화학공학소재연구정보센터
Industrial & Engineering Chemistry Research, Vol.40, No.20, 4162-4171, 2001
On the hygroscopic behavior of atmospheric organic aerosols
The vapor-liquid equilibrium of organic species and water determines the partitioning of volatile organic species between the gas and aerosol phases in the atmosphere. Essential properties that govern this partitioning are the compounds' vapor pressures and the liquid-phase activity coefficients of the organic species. Key issues include (1) the amount of water absorbed by organic particles, both single-component and multicomponent, as a function of relative humidity and (2) how organic and water partitioning is altered as the relative humidity changes, for a fixed total (gas plus particle) quantity of each organic component.
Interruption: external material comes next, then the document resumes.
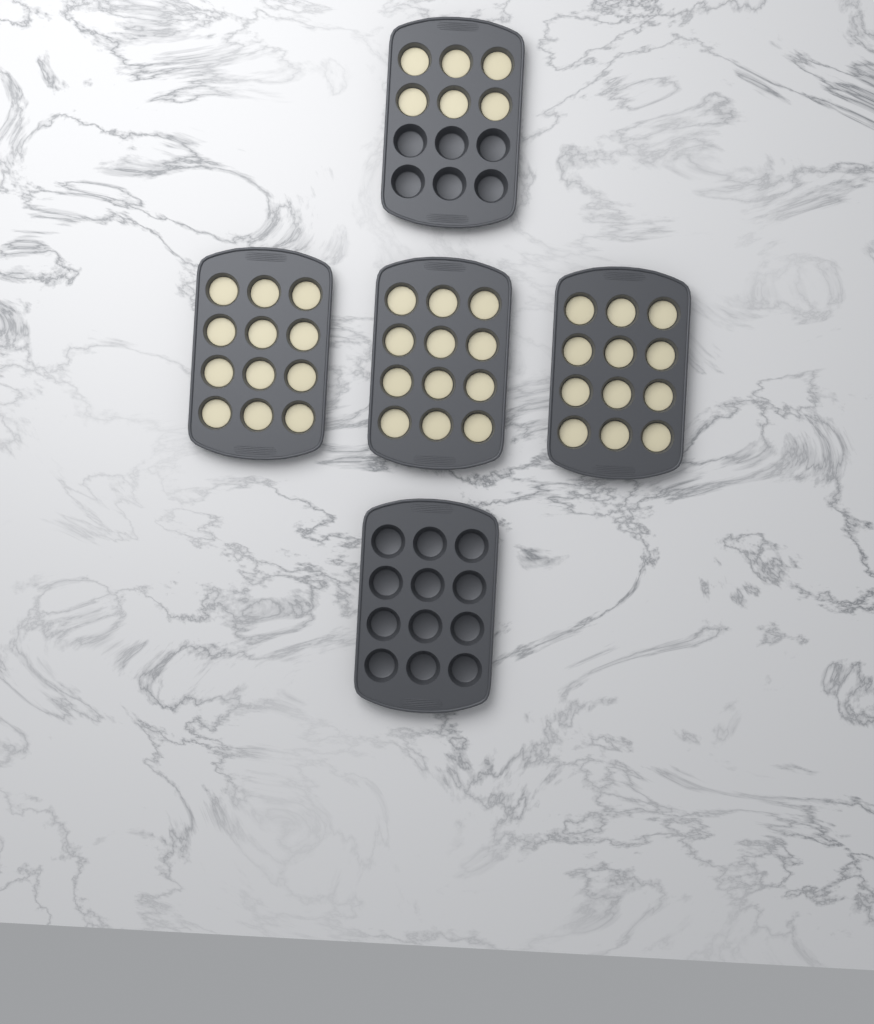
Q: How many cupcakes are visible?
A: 42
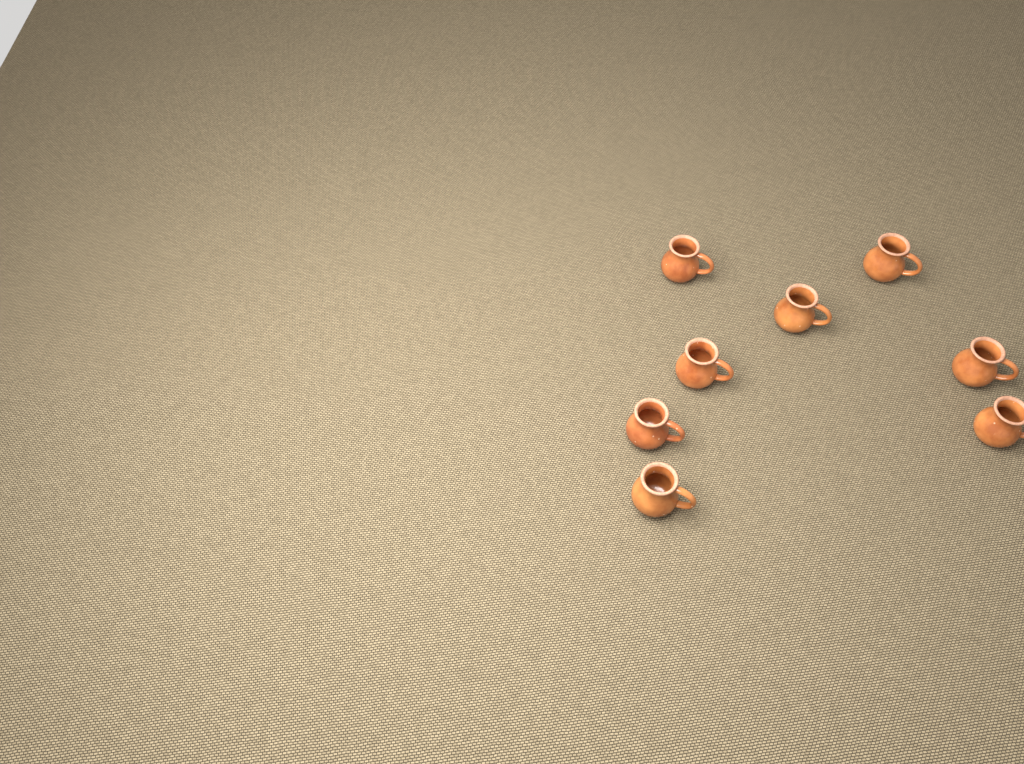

We present here calculations relating to each of these issues for organic molecules that are characteristic of those that have been identified in ambient aerosols. Uncertainties exist in knowledge of vapor pressures of atmospheric organics and in activity coefficients, which are calculated by the UNIFAC method. These uncertainties, the level of which is difficult to estimate because of a lack of appropriate thermodynamic data, can lead to significant uncertainty in predicted gas-aerosol partitioning. Current theories for estimating both vapor pressures and activity coefficients are likely to be improved eventually, but the methods discussed here will probably remain the procedures of choice for the immediate future.